Have you ever encountered this error message while working on a dataset in R?
Error in FUN(X[[i]], …) : only defined on a data frame with all numeric variables
If you have, then you’re not alone. In this post, we’ll try to understand the reason behind this error and how to fix it. We’ll be using a dataset from a Coursera course as an example, so if you’re a student taking the same course or working with a similar dataset, you’ll find this blog post particularly helpful. Let’s dive in!

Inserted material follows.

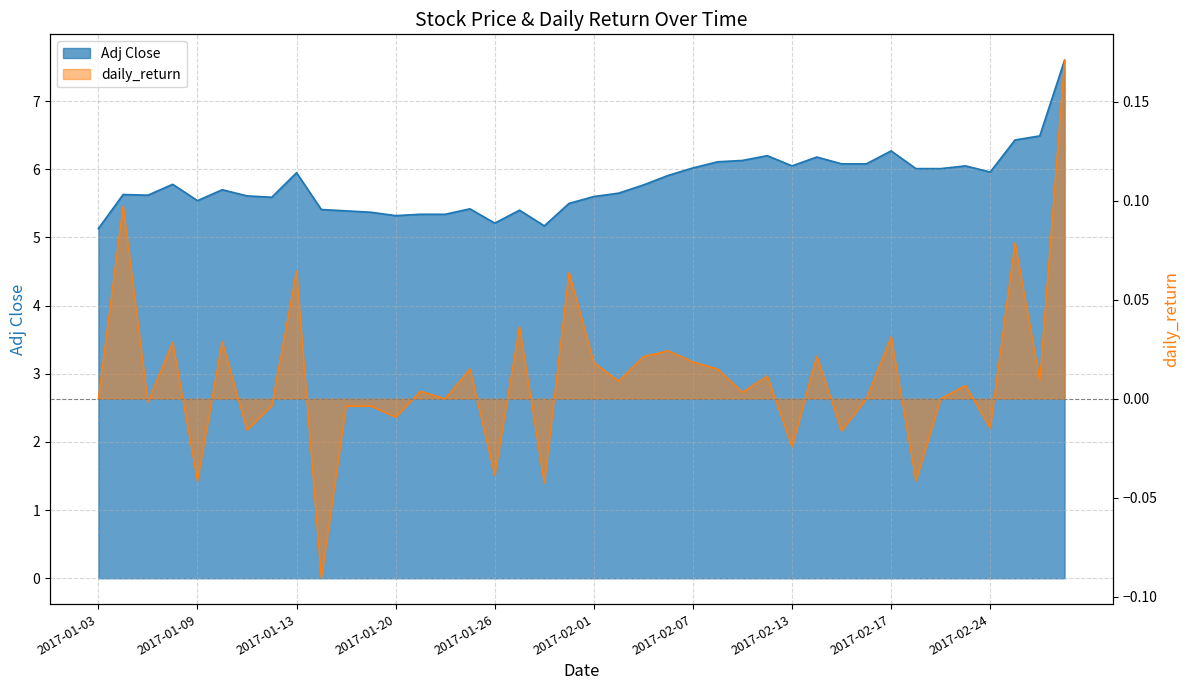

What are all the series names shown in the legend?

Adj Close, daily_return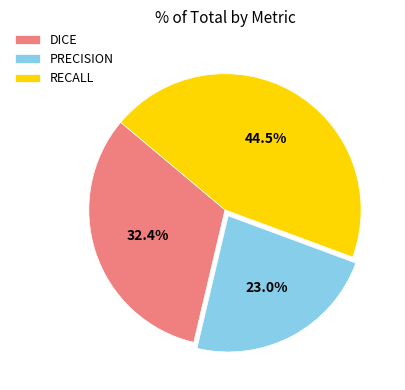

Which has a higher value, RECALL or PRECISION?

RECALL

The Error Message and Traceback
Here’s the error message and traceback we’ll be working with:
Error in FUN(X[[i]], ...) : only defined on a data frame with all numeric variables 5 stop("only defined on a data frame with all numeric variables") 4 FUN(X[[i]], ...) 3 lapply(args, function(x) { x <- as.matrix(x) if (!is.numeric(x) && !is.complex(x)) stop("only defined on a data frame with all numeric variables") ... 2 Summary.data.frame(structure(list(Date = structure(c(279L, 285L, 291L, 297L, 303L, 315L, 321L, 327L, 333L, 339L, 345L, 357L, 363L, 369L, 375L, 387L, 393L, 399L, 405L, 417L, 423L, 429L, 435L, 441L, 447L, 453L, 477L, 501L, 555L, 561L, 567L, 573L, 579L, 585L, 591L, ... 1 corr("specdata")

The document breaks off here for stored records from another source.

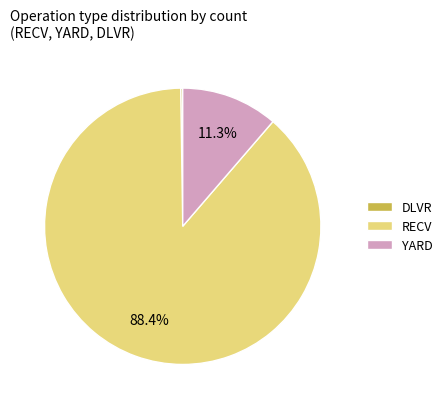

Which slice is the largest?

RECV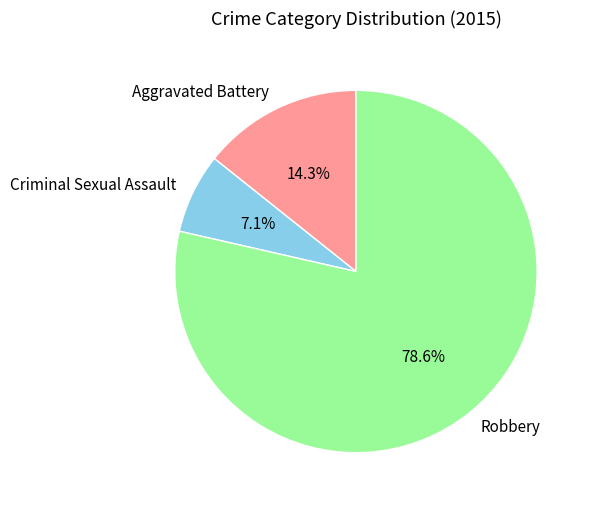

Which category has the smallest portion of the pie?

Criminal Sexual Assault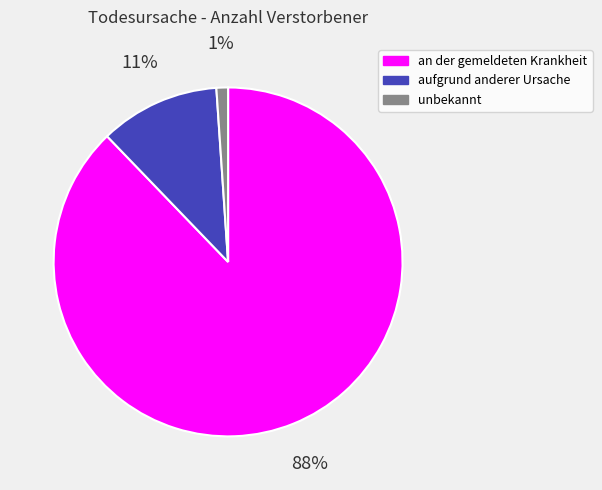

Is it true that an der gemeldeten Krankheit is 99% of the pie?

False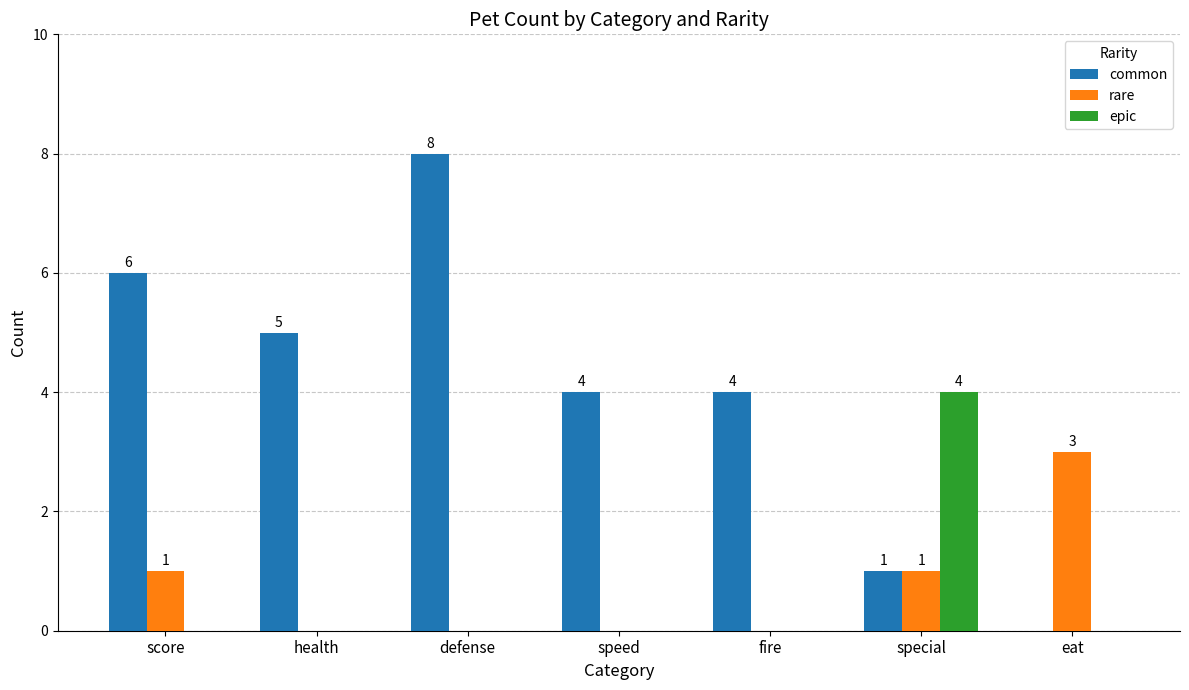

How many groups of bars are there?

7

From this traceback, we can deduce that the error occurs when running the correlation on the sulfate and nitrate columns. After some research, it appears that the issue is related to non-numeric data in the dataset. Since the dataset is from a Coursera course, it’s reasonable to assume that others might be facing the same issue. However, no such mentions were found in the discussion boards or online. Therefore, it’s crucial to explore other possibilities, such as the function code:
corr <- function(directory, threshold = 0) { vect1 <- numeric() files_list <- list.files(directory, full.names = TRUE) for (i in 1:332) { data <- read.csv(files_list[i]) good <- complete.cases(data) complete_data <- data[good,] sulfate <- complete_data[,2] nitrate <- complete_data[,3] if (sum(complete_data) >= threshold) { b <- cor(sulfate,nitrate) vect1 <- rbind(b) } else vect1 <- (numeric()) } return(vect1) }
Identifying the Problem
One of the possible reasons for the error could be related to the following line of code:
if (sum(complete_data) >= threshold) {
This line attempts to take the sum of the data.frame ‘complete_data’, which might contain non-numeric values. An appropriate alternative would be to use the number of rows in ‘complete_data’ instead. The modified line of code should look like this:
if (nrow(complete_data) >= threshold) {
Another potential issue could be that the ‘sulfate’ or ‘nitrate’ columns are being read as factors. In that case, coercing the dataset into numeric values might be a solution. However, attempting this:
complete_data <- as.numeric(data[good,])
results in a different error:
Error: (list) object cannot be coerced to type ‘double’
The Solution
The actual problem, as it turns out, is that the object ‘complete_data’ was mistakenly used in the sum() function instead of the logical vector ‘good’. To fix the error, the sum() function should be applied to the ‘good’ object:
if (sum(good) >= threshold) {
By making this simple change in the code, the error message is resolved, and the code runs as expected.
Conclusion
Understanding and fixing R error messages can sometimes be a bit tricky, especially when dealing with datasets that contain a mix of numeric and non-numeric variables. In this case, the error was caused by mistakenly using the ‘complete_data’ object in the sum() function instead of the ‘good’ object. By making this simple change, the error was resolved, and the code worked as intended.
Remember to always double-check your code and thoroughly investigate error messages to ensure your analysis runs smoothly. And don’t hesitate to ask for help or consult online resources when you encounter issues, as learning from others’ experiences can be a valuable way to improve your skills and prevent similar mistakes in the future.